Photo: MCV Photo.
Let me guess: Dyeing your hair pastel probably sounded like a great idea until two to three weeks later, when your locks morphed from mermaid-esque perfection to 50 shades of washed-out gray. It's tragic but inevitable. Most Crayola-hued hair color just isn't designed to last all that long. And, considering you probably had to lift your natural shade to get that cotton-candy color in the first place, you now face an uphill battle of managing both the bleach-related damage and the quickly fading pastel.
Justin Anderson, Pravana guest artist at the Chris McMillan Salon (and the colorist behind the pastel hair of Kelly Osbourne and Ireland Baldwin), says, "In order to get the true pastel tones that you desire, you must have a near-white canvas to color over." But, while the bleach part is unavoidable, the potential damage is: Anderson recommends that you start prepping your hair two weeks before your color service to make sure it doesn't totally ruin your locks. During those two weeks, he says, "Don't over-style it, and put an oil through your ends as frequently as possible."
Once it's time to take the plunge, Ian Michael Black, Aveda global artistic director for hair color, says to make sure your colorist is using what he calls a mantra of "slow and low." He explains, "Lightening your hair can be one of the most damaging things you can do, so always use a low volume of peroxide with your lightening product, and lighten slowly to preserve the condition of your hair."
Creating that "near-white canvas" is permanent, whereas the pastel you're putting over it isn't.
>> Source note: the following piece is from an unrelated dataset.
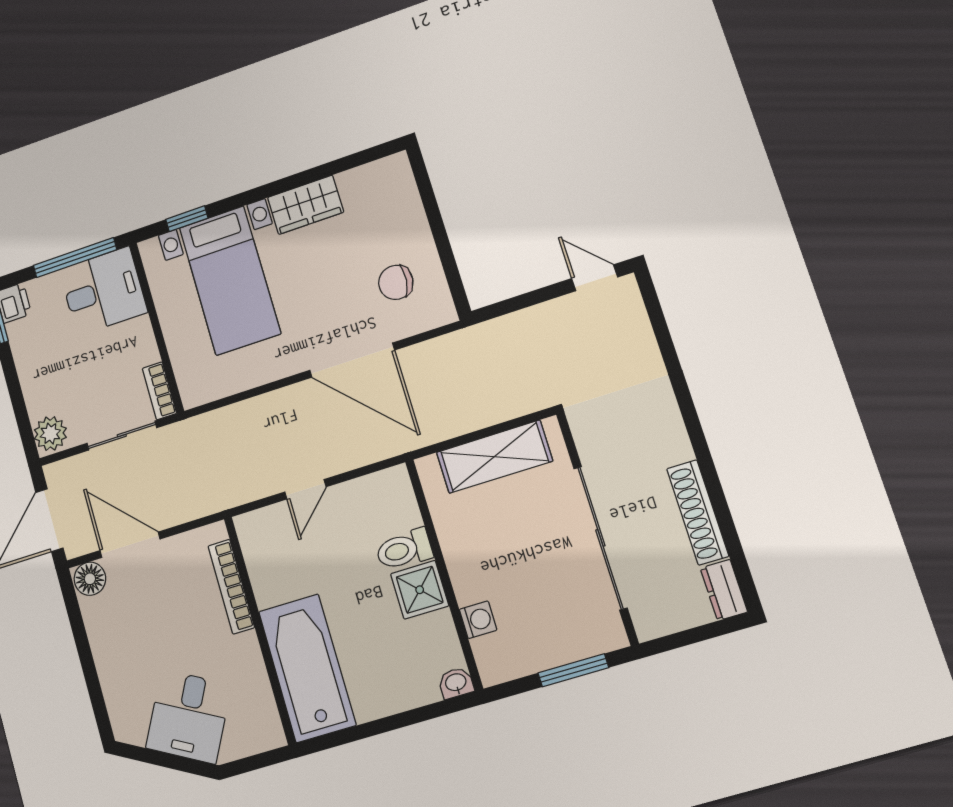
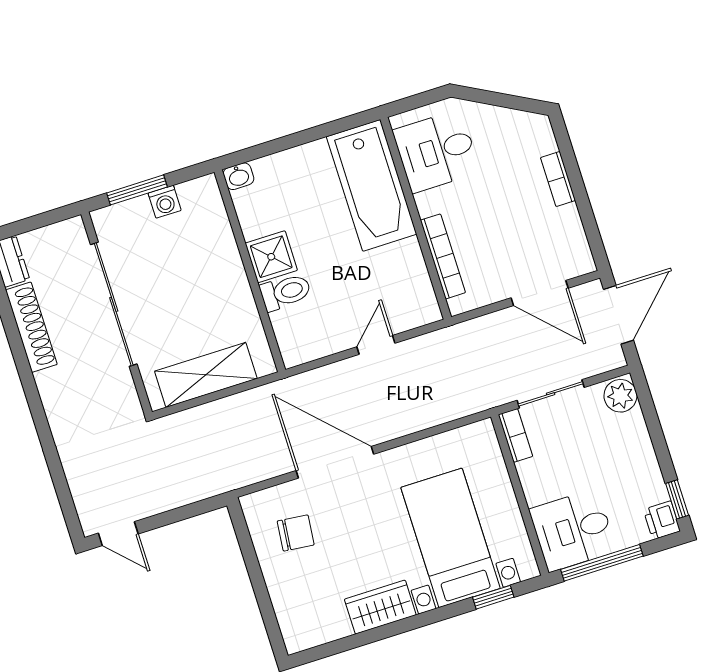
floor lamp: (90, 579) -> (577, 261), removed
washing machine: (478, 620) -> (165, 202), moved, turned -90
bookcase: (107, 669) -> (558, 179), added
desk: (189, 716) -> (436, 151), moved, turned -118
Luckily, when it comes to pastel hair color, Black says, "The dyes are usually mixed with very low or no peroxide, so they're safe to apply frequently." So, once you've got your bleached-out base, it's fine to go ahead and put that baby blue in as frequently as necessary. Anderson agrees: "If you are just refreshing the color that you already have, you should be able to do it every couple of weeks with no problem."
However, if frequently getting your hair re-dyed isn't something you're excited about/have time for, there are a few things you can do make it last longer. Anderson says to avoid over-washing your hair, and use a color-safe shampoo like Pravana's Vivids Color Protect Shampoo and Conditioner when you do. He adds, "Hot water opens up the hair cuticle and releases the color pigment from the hair. I know it doesn't sound very relaxing, but I recommend using cool water when rinsing your shampoo and conditioner."
The alternative to the cold-shower-or-nothing approach is to wash your hair with products that deposit color; that way, washing it actually puts color back in rather than fading it. Brands like Overtone have daily conditioners in a rainbow of colors and intensities that do just that.
So, while the effort that goes into pastel hair means you'll never have an honestly #WokeUpLikeThis style, it can definitely continue to look healthy and vibrant long after your salon appointment. And, at the end of the day, isn't that what counts?